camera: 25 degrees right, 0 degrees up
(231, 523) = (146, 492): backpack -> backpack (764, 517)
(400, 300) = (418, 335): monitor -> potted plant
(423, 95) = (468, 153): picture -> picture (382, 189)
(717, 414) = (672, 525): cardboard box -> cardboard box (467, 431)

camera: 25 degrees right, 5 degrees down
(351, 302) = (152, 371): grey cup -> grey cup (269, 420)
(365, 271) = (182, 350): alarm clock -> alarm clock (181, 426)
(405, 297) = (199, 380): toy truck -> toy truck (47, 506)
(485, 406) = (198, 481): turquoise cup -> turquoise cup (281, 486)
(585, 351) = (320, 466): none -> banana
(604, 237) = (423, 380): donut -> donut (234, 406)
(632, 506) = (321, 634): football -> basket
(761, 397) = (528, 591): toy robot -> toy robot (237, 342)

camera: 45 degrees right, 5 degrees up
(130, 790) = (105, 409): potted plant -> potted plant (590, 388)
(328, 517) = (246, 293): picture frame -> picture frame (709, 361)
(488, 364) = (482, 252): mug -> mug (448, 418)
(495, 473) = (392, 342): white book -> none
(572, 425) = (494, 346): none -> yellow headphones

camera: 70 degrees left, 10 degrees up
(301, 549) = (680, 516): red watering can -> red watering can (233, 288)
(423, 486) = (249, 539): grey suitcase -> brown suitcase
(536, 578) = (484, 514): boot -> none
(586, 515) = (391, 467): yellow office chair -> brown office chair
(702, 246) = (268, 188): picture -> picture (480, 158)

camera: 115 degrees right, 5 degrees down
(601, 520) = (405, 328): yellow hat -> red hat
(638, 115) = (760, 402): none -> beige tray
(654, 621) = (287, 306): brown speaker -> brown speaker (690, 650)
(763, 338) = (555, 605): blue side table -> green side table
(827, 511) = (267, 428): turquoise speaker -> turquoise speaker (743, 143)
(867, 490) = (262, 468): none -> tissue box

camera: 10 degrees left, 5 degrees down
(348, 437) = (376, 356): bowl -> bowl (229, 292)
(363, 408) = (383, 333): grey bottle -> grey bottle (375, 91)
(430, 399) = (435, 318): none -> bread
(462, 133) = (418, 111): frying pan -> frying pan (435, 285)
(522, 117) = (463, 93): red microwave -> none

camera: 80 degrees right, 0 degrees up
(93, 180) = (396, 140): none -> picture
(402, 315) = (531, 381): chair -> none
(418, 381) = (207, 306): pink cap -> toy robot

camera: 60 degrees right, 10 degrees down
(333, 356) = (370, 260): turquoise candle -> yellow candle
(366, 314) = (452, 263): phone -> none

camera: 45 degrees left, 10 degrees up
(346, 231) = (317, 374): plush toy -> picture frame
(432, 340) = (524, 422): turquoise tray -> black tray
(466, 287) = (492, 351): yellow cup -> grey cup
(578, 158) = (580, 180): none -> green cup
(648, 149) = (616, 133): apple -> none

**Your objective**
Could you write out, exactly as they stand, only the lines above that begin at the line with "(586, 515) = (391, 467): yellow" and stop after the line with "(654, 621) = (287, 306): brown"?

**Exercise result**
(586, 515) = (391, 467): yellow office chair -> brown office chair
(702, 246) = (268, 188): picture -> picture (480, 158)

camera: 115 degrees right, 5 degrees down
(601, 520) = (405, 328): yellow hat -> red hat
(638, 115) = (760, 402): none -> beige tray
(654, 621) = (287, 306): brown speaker -> brown speaker (690, 650)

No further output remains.